When John Paul Getty died last June, he left an unexpectedly huge chunk of his estate to a little-known art museum hanging over the crests of Malibu. The art world, particularly on the West Coast, may never be the same.

The will bequeathed $720 million in stock to the Getty Museum, and since then high-level staffers have been walking on air and gasping at almost limitless vistas. "We are still in the late stages of shock," admits Gillian Wilson, the British curator of the museum's extensive decorative art collection. "I guess we are still all walking around with our eyes popping out of our heads."

Already, word of the windfall has attracted some artful opportunists to the 10-acre museum by the sea. One Texan offered Wilson a Chinese vase for just $20 million. "I wrote his back and told him he was off his rocker," Wilson says, a smile breaking through her reserve. Another citizen, she adds, recently tried to sell the Getty an old boot as a priceless relic.

Faced with the prospect of trying to maintain sanity at the opulent museum, which looks at first glance more like a Roman villa than the site of a well-regarded art collection, is Stephen Garrett, the newly appointed director. Garrett, 54, a product of Cambridge University, insists that he and his fellow workers are taking their huge endowment in stride. "It's hasn't made me nerous," he says, doodling on a scratch pad. "It simply makes me feel the museum has a great responsibility. You feel honored and slightly awe-struck.

Pictures paired with source code
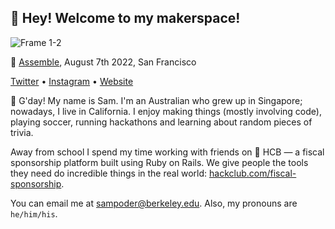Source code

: ## 👋 Hey! Welcome to my makerspace!

![Frame 1-2](https://user-images.githubusercontent.com/39828164/189525330-086aadbe-956b-4d56-a039-176b5dc6efb1.jpg)

📸 [Assemble](https://www.youtube.com/watch?v=PnK4gzO6S3Q), August 7th 2022, San Francisco

<p align="left">
  <a href="https://twitter.com/sam_poder">Twitter</a> •
  <a href="https://instagram.com/sam_poder">Instagram</a> •
  <a href="https://sampoder.com">Website</a>
</p>
  
👋 G'day! My name is Sam. I'm an Australian who grew up in Singapore; nowadays, I live in California. I enjoy making things (mostly involving code), playing soccer, running hackathons and learning about random pieces of trivia.

Away from school I spend my time working with friends on 🏦 HCB — a fiscal sponsorship platform built using Ruby on Rails. We give people the tools they need do incredible things in the real world: [hackclub.com/fiscal-sponsorship](https://hackclub.com/fiscal-sponsorship).

You can email me at [sampoder@berkeley.edu](mailto:sampoder@berkeley.edu). Also, my pronouns are `he/him/his`.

# Written task 1
In the Getty Museum article, swap "opulent" for "lavish" and write out everything from "Already, word of" down to "and slightly awe-struck.".
# Written task 2
According to the Getty Museum article, what amount in stock did the will leave to the museum?

# Task answer 1
Already, word of the windfall has attracted some artful opportunists to the 10-acre museum by the sea. One Texan offered Wilson a Chinese vase for just $20 million. "I wrote his back and told him he was off his rocker," Wilson says, a smile breaking through her reserve. Another citizen, she adds, recently tried to sell the Getty an old boot as a priceless relic.

Faced with the prospect of trying to maintain sanity at the lavish museum, which looks at first glance more like a Roman villa than the site of a well-regarded art collection, is Stephen Garrett, the newly appointed director. Garrett, 54, a product of Cambridge University, insists that he and his fellow workers are taking their huge endowment in stride. "It's hasn't made me nerous," he says, doodling on a scratch pad. "It simply makes me feel the museum has a great responsibility. You feel honored and slightly awe-struck.

# Task answer 2
$720 million